Je n’eus donc de cesse, et cela m’a pris plus d’un an, de retrouver les auteurs de cette forfaiture et me débrouillai pour obtenir la liste des passagers que je réussis à pirater sur le site de la compagnie aérienne à partir de la date et l’horaire du vol. Ensuite, une fois les noms des 6 derniers passagers inscrits obtenus, il me fallut encore quelques semaines pour localiser ces gens-là. Une fois les adresses obtenues, j’ai procédé pas à pas, me rendant sur place, en Valais, à Fribourg et à Chiavari, surveillant mes cibles, notant leurs faits et gestes, leurs habitudes, les filant discrètement pendant plusieurs jours à chaque étape de mon plan

– Alors c’était donc nous et nos conjoints ces six passagers, vos cibles, mais nous n’avons jamais…

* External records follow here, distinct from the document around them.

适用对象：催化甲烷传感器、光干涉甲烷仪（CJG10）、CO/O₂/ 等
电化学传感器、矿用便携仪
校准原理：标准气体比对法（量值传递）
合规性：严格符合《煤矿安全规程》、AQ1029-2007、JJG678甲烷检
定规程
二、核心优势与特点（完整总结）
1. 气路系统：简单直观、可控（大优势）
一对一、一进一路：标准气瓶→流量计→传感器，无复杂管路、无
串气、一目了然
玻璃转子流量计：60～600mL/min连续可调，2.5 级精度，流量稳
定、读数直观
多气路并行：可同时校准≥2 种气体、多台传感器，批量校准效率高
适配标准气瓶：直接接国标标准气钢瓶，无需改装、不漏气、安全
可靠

– Taisez-vous ! Vous m’avez demandé des explications, je vous en donne mais vous n’avez pas droit à tenter de vous excuser ou de vous justifier.

– Mais nous….

– Taisez-vous j’ai dit, ou vous n’en saurez pas plus. OUI c’était vous !! Vous étiez les derniers, pour les dernières places, à vous enregistrer pour ce vol que voulaient prendre mes proches. Ce qui est fait est fait et je ne veux ni excuses ni explications. Vous n’aviez peut-être pas l’intention de tuer ma famille, mais vos décisions du moment l’ont fait et je vous tiens pour responsables. Si vous n’aviez pas été aussi avides et pressés d’aller vous dorer sur les plages des îles Baléares, si vous aviez attendu un peu, c’est vous qui auriez été dans le vol suivant et mon épouse et ma mère seraient toujours en vie tout comme la mère de mon pauvre cousin Yann que j’ai recueilli malgré sa faiblesse d’esprit.

C’est le diable qui vous a inspiré. En vous faisant payer ce que vous avez commis, c’est le malin que je combats. Je voulais vous voir souffrir autant que j’ai souffert de la perte de ma famille. C’est la raison pour laquelle je décidai de n’éliminer que vos conjoints et de vous enlever pour vous voir souffrir ce deuil aussi longtemps que moi jusqu’à votre capture, c’est à dire un peu plus de deux ans.

J’aurais pu vous tuer tous les six mais ma mission est de vous permettre de racheter vos fautes dans cette longue attente de la mort et de vous ouvrir ainsi les portes du salut éternel pour vous et vos conjoints. Je vous en ai d’ailleurs tous informés par ce message laissé auprès de vos compagnons et compagne et que vous n’avez même pas chercher à méditer : « Puisses-tu ainsi expier ta faute, Dieu, peut-être, te pardonnera ».